_Brano_
L’accusa è quella di rastrellare contatti attingendo alle caselle di posta elettronica personali fornite per scopi di sicurezza, contatti a cui verrebbero inviate email con insistenti inviti a connettersi con l’utente o a prendere parte alla rete sociale di LinkedIn: il social network è ora nel mirino di una class action intentata da quattro utenti statunitensi.
Email imbarazzanti, inviate a ex-partner, a colleghi di lavoro ritenuti non equilibrati, alla concorrenza, a persone che probabilmente non ricordano affatto il nome del mittente che LinkedIn ha impersonato per disseminare i propri inviti. Per questo motivo quattro utenti del social network hanno sporto denuncia : nel momento in cui ci si iscrive al social network, LinkedIn chiede di fornire un indirizzo email personale per confermare la propria identità e per recuperare eventuali dati di accesso perduti. Questo indirizzo email, qualora l’utente si lasciasse convincere a intessere una di contatti più fitta e non leggesse con attenzione le condizioni d’uso, finisce per trasformarsi in un distributore di inviti indifferenziati, importando gli indirizzi dei propri contatti e disseminando email a nome del possessore dell’account.

_Dati in ingresso_
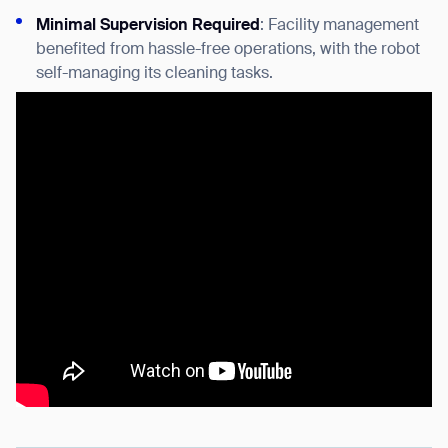
Minimal Supervision Required
: Facility management
benefited from hassle-free operations, with the robot
self-managing its cleaning tasks.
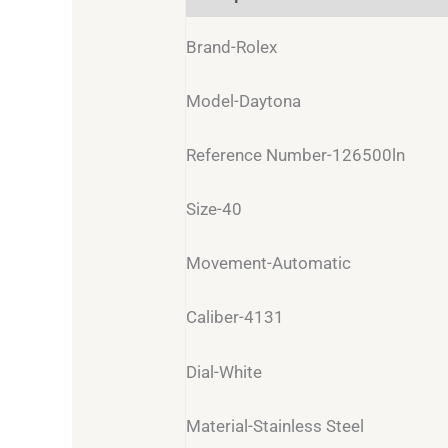
Brand-Rolex
Model-Daytona
Reference Number-126500ln
Size-40
Movement-Automatic
Caliber-4131
Dial-White
Material-Stainless Steel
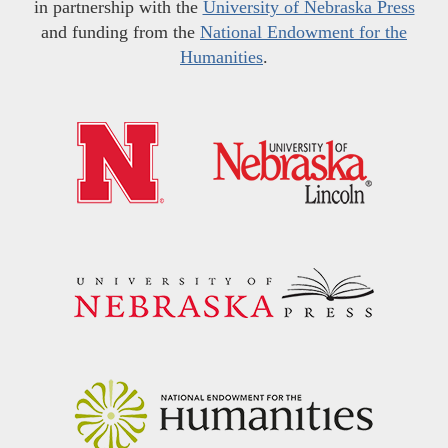
in partnership with the
University of Nebraska Press
and funding from the
National Endowment for the
Humanities
.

_Il tuo compito_
Riproduci parola per parola la porzione del brano che si apre con le parole contenenti "Email imbarazzanti, inviate" e si chiude con "del possessore dell’account.". I dati costituiscono materiale a sé, distinto dal brano.

_Soluzione_
Email imbarazzanti, inviate a ex-partner, a colleghi di lavoro ritenuti non equilibrati, alla concorrenza, a persone che probabilmente non ricordano affatto il nome del mittente che LinkedIn ha impersonato per disseminare i propri inviti. Per questo motivo quattro utenti del social network hanno sporto denuncia : nel momento in cui ci si iscrive al social network, LinkedIn chiede di fornire un indirizzo email personale per confermare la propria identità e per recuperare eventuali dati di accesso perduti. Questo indirizzo email, qualora l’utente si lasciasse convincere a intessere una di contatti più fitta e non leggesse con attenzione le condizioni d’uso, finisce per trasformarsi in un distributore di inviti indifferenziati, importando gli indirizzi dei propri contatti e disseminando email a nome del possessore dell’account.